New | Deleted article on Jimmy Lai sheds light on Chinese censors' media spin

An online publication appears to have resumed publishing articles in China after a week of silence that appeared to have been punishment for questioning the party line on media tycoon Jimmy Lai Chee-ying, one of Beijing’s most outspoken critics.

Lai had been portrayed in state media as one of the orchestrators of the demonstrations that brought tens of thousands of residents to the streets of Hong Kong over the last two weeks to demand real democracy by 2017.

His Apple Daily newspaper had been openly supportive of the protests. The media tycoon himself also participated in the rallies.

In the mainland, the protest triggered the largest censorship operation on Chinese social media so far this year and a steady flow of state media reports denouncing the protest and its alleged “orchestrators”, among them Lai.
One such report was a vaguely sourced article circulated by the state-run Xinhua news agency and government-affiliated news forums on October 3 which alleged that Lai was merely using the protests to make a fortune.

The report alleged that Lai, majority owner of the Hong Kong-listed Next Media Limited conglomerate, had made more than HK$1 billion in profits from shorting Hong Kong stocks days before protests in erupted on September 28.

Citing an unidentified stock trading executive, the report claimed to prove that the tycoon not only had knowledge of the starting date of the protests, but also that the protests were orchestrated instead of spontaneous.

TMT Post, a popular start-up news portal, ran a commentary on October 4, which cast doubt over the unsubstantiated but damaging report.

He Jiangbiang, an assistant editor-in-chief of the China Times newspaper, argued in the commentary that the Hong Kong stock exchange’s performance in the days immediately preceding the protests would not have allowed for such large profits. Stock exchange regulations would have prevented Lai from shorting stocks at such a scale, he wrote.
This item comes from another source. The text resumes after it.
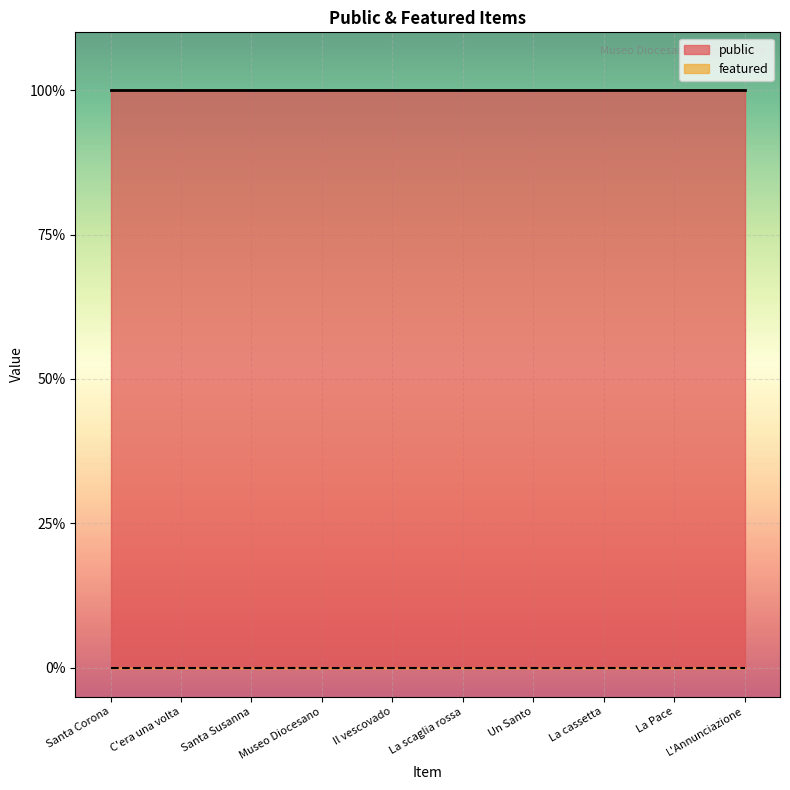

Is the value of featured at Museo Diocesano greater than the value of public at Un Santo?

No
The commentary, which questioned the accuracy of the report circulated by state media, was promptly deleted. Following the deletion, TMT Post stopped publishing stories for a week, publishing timestamps on the newsportal show.
He Jiangbiang’s WeChat account has since been suspended. His Weibo profile with its 130,000 followers, where he complained about the deletion, has been completely emptied of posts.

“How can they punish us so heavily,” the journalist wrote in a microblog post that has since been deleted.
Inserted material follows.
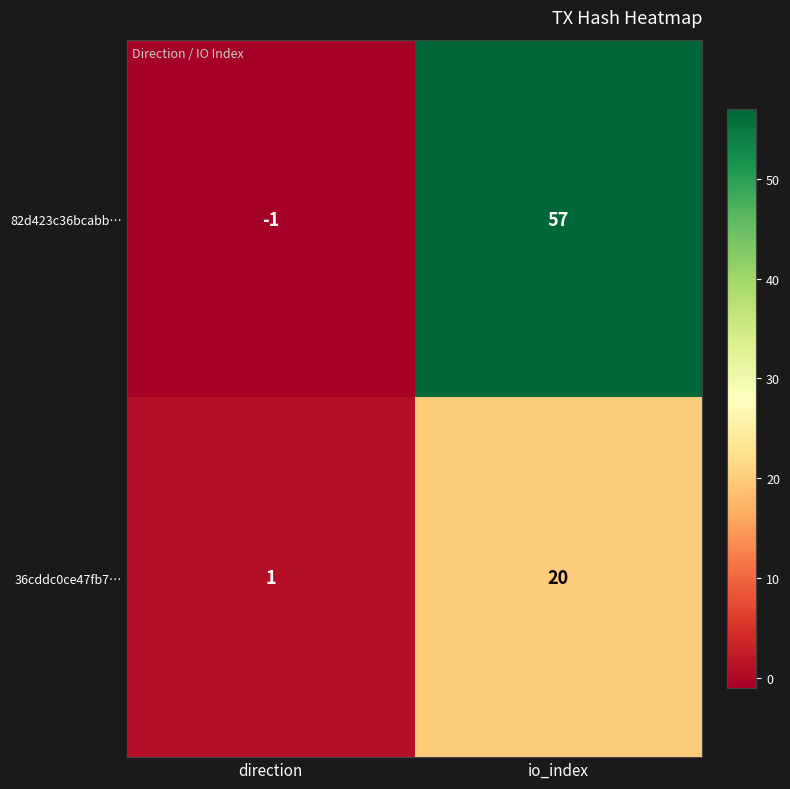

True or false: 82d423c36bcabb… has a value of -1 at direction.

True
Both He and the operators of TMT Post declined to comment.

Incidentally, on Thursday, China’s Supreme People's Court announced tighter controls on the internet to prevent unsubstantiated reports from spreading.

Yao Hui, a senior official at the court, said people distorting information would be punished. He said authoritative voices online had an even larger responsibility for sharing inaccurate or unverified reports and would be held responsible. 

Rights groups suggested that more than 40 people have been detained in the mainland over the last two weeks for expressing support for Hong Kong's demonstrators online.